# Problem requirements
Go over the entries and report the lines where the word "that" occurs.

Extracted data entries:
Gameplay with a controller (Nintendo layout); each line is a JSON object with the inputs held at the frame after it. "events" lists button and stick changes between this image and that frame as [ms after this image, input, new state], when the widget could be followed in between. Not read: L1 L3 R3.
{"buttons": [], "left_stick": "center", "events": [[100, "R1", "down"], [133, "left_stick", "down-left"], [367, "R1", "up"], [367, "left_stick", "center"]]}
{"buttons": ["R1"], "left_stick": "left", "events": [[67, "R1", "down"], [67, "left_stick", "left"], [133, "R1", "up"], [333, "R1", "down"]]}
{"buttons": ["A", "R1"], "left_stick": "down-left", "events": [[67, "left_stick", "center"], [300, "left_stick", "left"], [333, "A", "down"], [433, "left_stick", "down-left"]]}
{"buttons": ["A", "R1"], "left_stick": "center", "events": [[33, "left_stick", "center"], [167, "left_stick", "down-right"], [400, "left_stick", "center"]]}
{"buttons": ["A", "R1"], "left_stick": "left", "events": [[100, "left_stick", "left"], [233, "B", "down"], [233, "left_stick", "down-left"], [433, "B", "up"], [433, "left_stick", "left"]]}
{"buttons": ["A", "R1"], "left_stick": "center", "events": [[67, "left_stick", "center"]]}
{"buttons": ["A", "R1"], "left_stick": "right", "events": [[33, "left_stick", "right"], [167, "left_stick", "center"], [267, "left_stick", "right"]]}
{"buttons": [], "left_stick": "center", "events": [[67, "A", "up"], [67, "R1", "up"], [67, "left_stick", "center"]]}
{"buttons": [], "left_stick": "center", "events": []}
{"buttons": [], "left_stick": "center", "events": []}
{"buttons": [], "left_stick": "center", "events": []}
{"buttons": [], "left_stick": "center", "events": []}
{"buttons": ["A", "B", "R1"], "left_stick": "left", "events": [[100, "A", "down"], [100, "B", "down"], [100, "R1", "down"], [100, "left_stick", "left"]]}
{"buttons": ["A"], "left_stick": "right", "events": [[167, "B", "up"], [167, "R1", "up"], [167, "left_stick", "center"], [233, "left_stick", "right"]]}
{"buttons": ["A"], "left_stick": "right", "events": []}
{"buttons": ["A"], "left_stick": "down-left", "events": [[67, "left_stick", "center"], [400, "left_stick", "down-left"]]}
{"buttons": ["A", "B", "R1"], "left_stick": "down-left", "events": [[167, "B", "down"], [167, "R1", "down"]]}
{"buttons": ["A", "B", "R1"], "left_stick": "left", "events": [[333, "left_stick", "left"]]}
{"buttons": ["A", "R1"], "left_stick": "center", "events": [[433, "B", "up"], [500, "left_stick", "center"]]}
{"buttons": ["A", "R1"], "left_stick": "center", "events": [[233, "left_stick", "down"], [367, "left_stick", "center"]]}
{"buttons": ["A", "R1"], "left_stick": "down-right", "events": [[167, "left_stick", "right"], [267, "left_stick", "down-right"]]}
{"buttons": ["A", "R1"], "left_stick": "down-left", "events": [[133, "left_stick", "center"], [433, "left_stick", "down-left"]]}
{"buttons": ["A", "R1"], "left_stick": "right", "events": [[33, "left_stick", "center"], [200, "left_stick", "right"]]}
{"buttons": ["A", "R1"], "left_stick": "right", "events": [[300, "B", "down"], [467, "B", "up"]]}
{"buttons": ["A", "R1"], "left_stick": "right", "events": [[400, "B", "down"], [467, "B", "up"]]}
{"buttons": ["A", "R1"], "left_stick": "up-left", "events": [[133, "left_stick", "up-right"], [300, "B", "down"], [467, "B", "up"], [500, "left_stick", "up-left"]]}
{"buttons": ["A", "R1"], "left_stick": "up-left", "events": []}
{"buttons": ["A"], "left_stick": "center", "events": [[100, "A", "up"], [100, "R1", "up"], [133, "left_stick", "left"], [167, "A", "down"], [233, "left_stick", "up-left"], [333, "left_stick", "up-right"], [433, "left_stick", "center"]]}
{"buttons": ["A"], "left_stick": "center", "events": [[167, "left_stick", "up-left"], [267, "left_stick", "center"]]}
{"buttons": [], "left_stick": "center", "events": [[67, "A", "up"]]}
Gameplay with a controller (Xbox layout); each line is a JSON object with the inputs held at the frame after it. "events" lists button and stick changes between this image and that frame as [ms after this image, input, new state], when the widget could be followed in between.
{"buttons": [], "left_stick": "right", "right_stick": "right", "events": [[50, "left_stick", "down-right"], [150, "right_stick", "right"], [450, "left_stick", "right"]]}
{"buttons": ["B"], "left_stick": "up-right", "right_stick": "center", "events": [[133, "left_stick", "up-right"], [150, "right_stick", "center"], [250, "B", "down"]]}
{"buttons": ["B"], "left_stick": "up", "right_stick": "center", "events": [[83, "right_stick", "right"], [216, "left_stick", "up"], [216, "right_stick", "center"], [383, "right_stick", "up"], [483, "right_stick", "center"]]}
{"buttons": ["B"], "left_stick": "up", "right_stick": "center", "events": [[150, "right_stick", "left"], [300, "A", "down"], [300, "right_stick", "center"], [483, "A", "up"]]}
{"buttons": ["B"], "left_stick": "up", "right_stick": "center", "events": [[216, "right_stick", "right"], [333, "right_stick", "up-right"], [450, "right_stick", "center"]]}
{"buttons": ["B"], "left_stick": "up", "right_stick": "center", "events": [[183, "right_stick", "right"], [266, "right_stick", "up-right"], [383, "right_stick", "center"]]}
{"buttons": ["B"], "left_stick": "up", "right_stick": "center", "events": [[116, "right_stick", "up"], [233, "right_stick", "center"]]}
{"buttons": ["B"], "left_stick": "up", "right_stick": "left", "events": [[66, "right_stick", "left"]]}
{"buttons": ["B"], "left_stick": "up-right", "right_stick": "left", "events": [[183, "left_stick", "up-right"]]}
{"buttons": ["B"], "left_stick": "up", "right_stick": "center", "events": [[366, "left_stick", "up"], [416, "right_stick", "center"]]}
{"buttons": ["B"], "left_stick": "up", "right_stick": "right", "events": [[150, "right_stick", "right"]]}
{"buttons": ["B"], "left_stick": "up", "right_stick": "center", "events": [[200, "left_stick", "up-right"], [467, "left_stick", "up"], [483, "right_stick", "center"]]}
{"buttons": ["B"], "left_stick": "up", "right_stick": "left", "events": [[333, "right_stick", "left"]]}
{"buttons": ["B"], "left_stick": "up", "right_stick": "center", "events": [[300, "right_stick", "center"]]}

# Task answer
Gameplay with a controller (Nintendo layout); each line is a JSON object with the inputs held at the frame after it. "events" lists button and stick changes between this image and that frame as [ms after this image, input, new state], when the widget could be followed in between. Not read: L1 L3 R3.
Gameplay with a controller (Xbox layout); each line is a JSON object with the inputs held at the frame after it. "events" lists button and stick changes between this image and that frame as [ms after this image, input, new state], when the widget could be followed in between.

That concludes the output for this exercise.